Five New Ways You Can Improve Your Cardiovascular Health
Allison Bush | Mar 1st 2013 Jun 1st 2017
In a study led by a fellow at Mount Sinai, researchers found that after just 10 weeks of volunteering for one hour, one day a week, people had measurably lower levels of each heart disease risk factor (including BMI, inflammation, and cholesterol levels), compared to those in the control group.
Eat like a Greek
Research in the New England Journal of Medicine confirms what has long been thought about the Mediterranean diet, which is based on a diet of produce, olive oil, nuts, legumes, and wine. According to the study, it significantly reduces rates of heart attacks and strokes, as compared to a low-fat diet.
Women: Find a low-stress job
Research from Brigham and Women’s Hospital and Harvard Medical School found that women with “high job strain” are 67 percent more likely to experience a heart attack and 38 percent more likely to have a cardiovascular event than their counterparts in “low strain” jobs. Based on self-reported job characteristics, the researchers found that higher job strain was correlated with increased risk of cardiovascular disease.
Try to eliminate stress
Life stress early on, such as that experienced by babies who are sick, appears to have an impact on heart function, affecting the heart’s ability to refill with oxygen-rich blood and relax.
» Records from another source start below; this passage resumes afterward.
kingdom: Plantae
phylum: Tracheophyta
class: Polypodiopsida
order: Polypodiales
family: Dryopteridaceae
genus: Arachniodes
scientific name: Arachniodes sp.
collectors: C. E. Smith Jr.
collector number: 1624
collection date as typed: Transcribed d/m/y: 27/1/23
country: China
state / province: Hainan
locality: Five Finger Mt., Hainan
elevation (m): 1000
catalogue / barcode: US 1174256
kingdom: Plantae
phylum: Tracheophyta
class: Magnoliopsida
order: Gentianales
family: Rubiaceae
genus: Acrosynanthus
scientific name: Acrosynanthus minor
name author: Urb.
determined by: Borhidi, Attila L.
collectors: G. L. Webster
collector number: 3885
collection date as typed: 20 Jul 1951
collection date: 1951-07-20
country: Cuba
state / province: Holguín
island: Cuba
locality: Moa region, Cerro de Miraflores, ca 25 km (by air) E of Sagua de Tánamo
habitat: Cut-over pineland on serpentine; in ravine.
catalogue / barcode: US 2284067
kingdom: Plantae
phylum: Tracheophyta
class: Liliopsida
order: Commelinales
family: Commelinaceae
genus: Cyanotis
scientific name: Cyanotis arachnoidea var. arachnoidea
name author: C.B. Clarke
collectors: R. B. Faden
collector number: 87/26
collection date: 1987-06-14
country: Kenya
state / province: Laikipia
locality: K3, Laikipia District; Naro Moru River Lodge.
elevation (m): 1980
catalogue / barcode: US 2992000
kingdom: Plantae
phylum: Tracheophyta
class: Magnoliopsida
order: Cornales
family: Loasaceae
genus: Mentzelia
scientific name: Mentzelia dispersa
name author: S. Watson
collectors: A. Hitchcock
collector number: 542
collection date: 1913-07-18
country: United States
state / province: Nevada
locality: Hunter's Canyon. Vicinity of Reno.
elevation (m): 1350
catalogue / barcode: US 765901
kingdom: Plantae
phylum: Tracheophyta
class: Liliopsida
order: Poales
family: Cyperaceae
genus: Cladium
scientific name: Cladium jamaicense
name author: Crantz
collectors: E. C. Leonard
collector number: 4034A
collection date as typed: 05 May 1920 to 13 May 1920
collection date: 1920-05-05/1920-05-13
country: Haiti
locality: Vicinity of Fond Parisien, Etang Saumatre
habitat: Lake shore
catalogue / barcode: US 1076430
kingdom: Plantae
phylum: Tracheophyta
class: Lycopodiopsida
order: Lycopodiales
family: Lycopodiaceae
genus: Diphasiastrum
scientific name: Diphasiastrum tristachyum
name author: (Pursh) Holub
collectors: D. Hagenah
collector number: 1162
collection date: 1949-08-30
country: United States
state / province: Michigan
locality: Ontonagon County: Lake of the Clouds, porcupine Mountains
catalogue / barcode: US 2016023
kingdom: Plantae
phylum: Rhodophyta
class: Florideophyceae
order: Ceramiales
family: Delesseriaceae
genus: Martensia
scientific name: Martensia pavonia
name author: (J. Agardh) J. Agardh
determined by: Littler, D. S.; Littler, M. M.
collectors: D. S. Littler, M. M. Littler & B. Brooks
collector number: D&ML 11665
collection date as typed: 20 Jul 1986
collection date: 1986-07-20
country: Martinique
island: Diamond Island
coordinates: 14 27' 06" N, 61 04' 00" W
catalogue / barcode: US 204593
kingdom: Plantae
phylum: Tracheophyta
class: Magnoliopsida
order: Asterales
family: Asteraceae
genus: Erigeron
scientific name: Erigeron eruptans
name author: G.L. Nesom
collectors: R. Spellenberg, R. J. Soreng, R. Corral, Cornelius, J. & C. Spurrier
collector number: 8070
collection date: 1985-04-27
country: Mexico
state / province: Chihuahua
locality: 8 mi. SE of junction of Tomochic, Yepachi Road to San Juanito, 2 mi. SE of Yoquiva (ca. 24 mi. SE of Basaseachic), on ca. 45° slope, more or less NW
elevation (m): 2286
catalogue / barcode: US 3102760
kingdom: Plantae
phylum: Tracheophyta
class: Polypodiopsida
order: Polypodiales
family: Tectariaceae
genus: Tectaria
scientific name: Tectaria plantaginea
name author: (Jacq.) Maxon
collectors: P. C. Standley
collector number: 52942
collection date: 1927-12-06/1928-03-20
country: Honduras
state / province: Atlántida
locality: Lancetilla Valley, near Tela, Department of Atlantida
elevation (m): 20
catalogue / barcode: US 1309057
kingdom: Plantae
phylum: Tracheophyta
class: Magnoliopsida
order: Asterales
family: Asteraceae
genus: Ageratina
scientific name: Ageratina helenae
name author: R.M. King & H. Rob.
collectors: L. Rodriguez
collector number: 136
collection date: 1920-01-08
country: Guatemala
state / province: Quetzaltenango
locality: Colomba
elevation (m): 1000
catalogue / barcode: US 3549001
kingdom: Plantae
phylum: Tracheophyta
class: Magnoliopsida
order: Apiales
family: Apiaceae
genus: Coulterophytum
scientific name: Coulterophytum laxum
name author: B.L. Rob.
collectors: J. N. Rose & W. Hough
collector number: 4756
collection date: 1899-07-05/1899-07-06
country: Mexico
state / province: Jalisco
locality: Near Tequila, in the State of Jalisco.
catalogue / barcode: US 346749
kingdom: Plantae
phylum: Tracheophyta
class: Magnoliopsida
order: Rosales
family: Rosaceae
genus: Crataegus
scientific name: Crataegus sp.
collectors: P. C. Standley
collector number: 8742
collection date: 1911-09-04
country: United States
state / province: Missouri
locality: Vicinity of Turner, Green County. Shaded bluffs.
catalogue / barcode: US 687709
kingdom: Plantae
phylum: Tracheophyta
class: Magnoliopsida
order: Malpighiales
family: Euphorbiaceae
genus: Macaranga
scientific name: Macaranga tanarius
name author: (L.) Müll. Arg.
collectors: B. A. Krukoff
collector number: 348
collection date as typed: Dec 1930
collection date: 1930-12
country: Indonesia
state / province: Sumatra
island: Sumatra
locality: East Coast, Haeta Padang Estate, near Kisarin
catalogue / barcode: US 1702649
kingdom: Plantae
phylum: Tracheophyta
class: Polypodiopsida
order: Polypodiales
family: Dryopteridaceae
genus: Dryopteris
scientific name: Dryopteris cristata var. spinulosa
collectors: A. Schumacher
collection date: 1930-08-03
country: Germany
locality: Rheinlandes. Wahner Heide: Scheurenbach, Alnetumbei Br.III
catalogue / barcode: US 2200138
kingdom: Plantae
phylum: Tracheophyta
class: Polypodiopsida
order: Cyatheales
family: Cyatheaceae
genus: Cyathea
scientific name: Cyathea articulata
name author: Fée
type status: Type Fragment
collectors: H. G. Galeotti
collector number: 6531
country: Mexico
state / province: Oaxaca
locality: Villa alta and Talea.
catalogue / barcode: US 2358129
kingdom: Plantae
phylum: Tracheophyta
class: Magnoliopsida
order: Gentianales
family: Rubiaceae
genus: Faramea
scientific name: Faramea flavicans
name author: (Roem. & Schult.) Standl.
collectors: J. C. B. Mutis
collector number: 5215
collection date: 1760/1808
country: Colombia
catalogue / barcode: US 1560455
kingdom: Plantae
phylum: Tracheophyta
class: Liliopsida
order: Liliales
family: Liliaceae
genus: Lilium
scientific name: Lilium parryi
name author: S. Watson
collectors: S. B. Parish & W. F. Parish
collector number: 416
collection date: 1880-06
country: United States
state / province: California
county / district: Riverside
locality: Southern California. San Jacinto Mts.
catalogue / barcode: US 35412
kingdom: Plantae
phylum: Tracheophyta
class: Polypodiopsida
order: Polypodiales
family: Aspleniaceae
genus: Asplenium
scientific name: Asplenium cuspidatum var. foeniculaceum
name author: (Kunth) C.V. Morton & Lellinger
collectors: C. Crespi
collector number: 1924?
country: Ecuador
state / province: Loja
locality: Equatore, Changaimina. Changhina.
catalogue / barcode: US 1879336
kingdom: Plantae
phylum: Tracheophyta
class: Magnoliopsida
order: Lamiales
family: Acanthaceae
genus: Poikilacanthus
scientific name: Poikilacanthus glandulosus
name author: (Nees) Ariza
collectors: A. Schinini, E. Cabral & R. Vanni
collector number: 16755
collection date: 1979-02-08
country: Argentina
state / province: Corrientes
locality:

This research is especially important for neonatal intensive care units in hospitals, particularly in focusing their efforts to improve the environment for infants.
Sitting for long hours is associated with an increased risk of developing chronic diseases such as diabetes and heart disease, according to research published in International Journal of Behavioral Nutrition and Physical Activity. Men who sat for more than four hours a day were at a significantly increased risk of developing chronic disease compared to those who sat for less hours.